WHAT YOU NEED TO DO: In the entries that follow, find the line containing "right knee: (187, 358)"; from there, copy every line exactly through the line containing "right shoulder: (66, 249)".

SOURCE RECORDS:
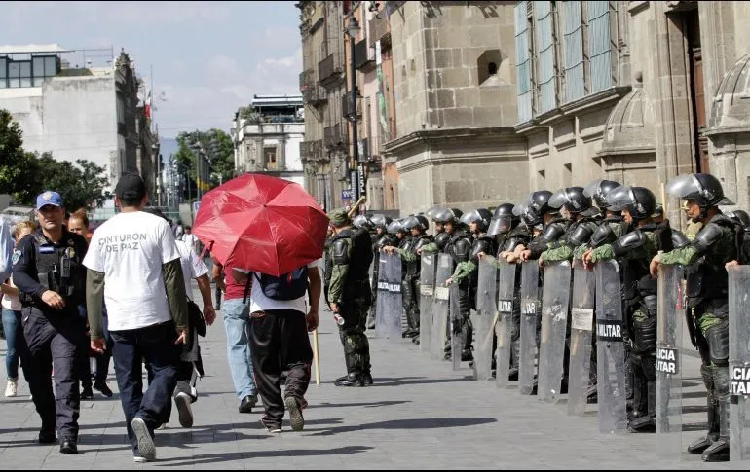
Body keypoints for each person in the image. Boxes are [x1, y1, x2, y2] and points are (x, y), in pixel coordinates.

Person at [83, 173, 189, 463]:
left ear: (116, 201)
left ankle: (139, 447)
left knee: (129, 384)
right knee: (167, 369)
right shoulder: (158, 224)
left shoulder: (103, 231)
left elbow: (93, 283)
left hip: (118, 320)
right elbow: (172, 276)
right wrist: (182, 320)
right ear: (145, 197)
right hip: (154, 315)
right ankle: (148, 416)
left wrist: (95, 329)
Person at [649, 173, 741, 462]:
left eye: (691, 202)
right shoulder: (705, 226)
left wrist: (661, 258)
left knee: (722, 373)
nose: (687, 208)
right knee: (709, 374)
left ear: (705, 202)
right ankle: (714, 432)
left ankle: (730, 436)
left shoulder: (717, 227)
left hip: (719, 310)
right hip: (702, 308)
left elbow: (691, 252)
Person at [12, 191, 89, 454]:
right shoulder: (28, 244)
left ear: (62, 212)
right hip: (35, 318)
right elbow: (19, 275)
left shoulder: (78, 244)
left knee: (66, 376)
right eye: (44, 210)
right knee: (36, 378)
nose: (49, 215)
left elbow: (91, 280)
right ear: (38, 215)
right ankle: (48, 422)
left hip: (68, 320)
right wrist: (42, 291)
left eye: (54, 209)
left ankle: (68, 433)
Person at [142, 207, 216, 429]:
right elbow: (202, 277)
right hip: (183, 311)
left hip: (153, 314)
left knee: (157, 365)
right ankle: (183, 390)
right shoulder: (183, 247)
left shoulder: (142, 250)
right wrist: (209, 305)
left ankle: (158, 414)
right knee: (187, 358)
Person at [232, 257, 320, 433]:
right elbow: (315, 277)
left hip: (261, 312)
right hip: (294, 312)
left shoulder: (254, 243)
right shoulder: (300, 243)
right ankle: (293, 393)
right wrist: (314, 309)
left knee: (265, 367)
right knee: (299, 359)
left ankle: (273, 418)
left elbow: (238, 277)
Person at [67, 210, 113, 399]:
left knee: (105, 340)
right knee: (81, 345)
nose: (76, 232)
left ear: (87, 229)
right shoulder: (66, 249)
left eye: (79, 229)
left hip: (99, 300)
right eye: (72, 229)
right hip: (77, 302)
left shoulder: (96, 246)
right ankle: (86, 385)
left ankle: (100, 379)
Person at [327, 209, 374, 386]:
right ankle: (365, 372)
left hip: (348, 293)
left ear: (333, 224)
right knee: (359, 332)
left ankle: (354, 374)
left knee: (348, 333)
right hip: (363, 290)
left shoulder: (342, 242)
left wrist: (332, 297)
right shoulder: (360, 236)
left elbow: (339, 272)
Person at [210, 258, 259, 413]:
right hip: (258, 300)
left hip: (234, 300)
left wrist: (225, 288)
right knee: (254, 345)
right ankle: (254, 386)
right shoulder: (257, 244)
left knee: (236, 347)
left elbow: (215, 274)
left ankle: (246, 392)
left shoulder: (226, 246)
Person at [1, 220, 35, 397]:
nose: (27, 240)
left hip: (31, 310)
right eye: (23, 236)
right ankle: (12, 380)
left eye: (31, 236)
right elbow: (5, 285)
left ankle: (33, 385)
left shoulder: (37, 256)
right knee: (13, 350)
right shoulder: (8, 258)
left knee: (31, 351)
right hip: (11, 309)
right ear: (16, 239)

OUTPUT:
right knee: (187, 358)
Person at [232, 257, 320, 433]:
right elbow: (315, 277)
left hip: (261, 312)
right hip: (294, 312)
left shoulder: (254, 243)
right shoulder: (300, 243)
right ankle: (293, 393)
right wrist: (314, 309)
left knee: (265, 367)
right knee: (299, 359)
left ankle: (273, 418)
left elbow: (238, 277)
Person at [67, 210, 113, 399]:
left knee: (105, 340)
right knee: (81, 345)
nose: (76, 232)
left ear: (87, 229)
right shoulder: (66, 249)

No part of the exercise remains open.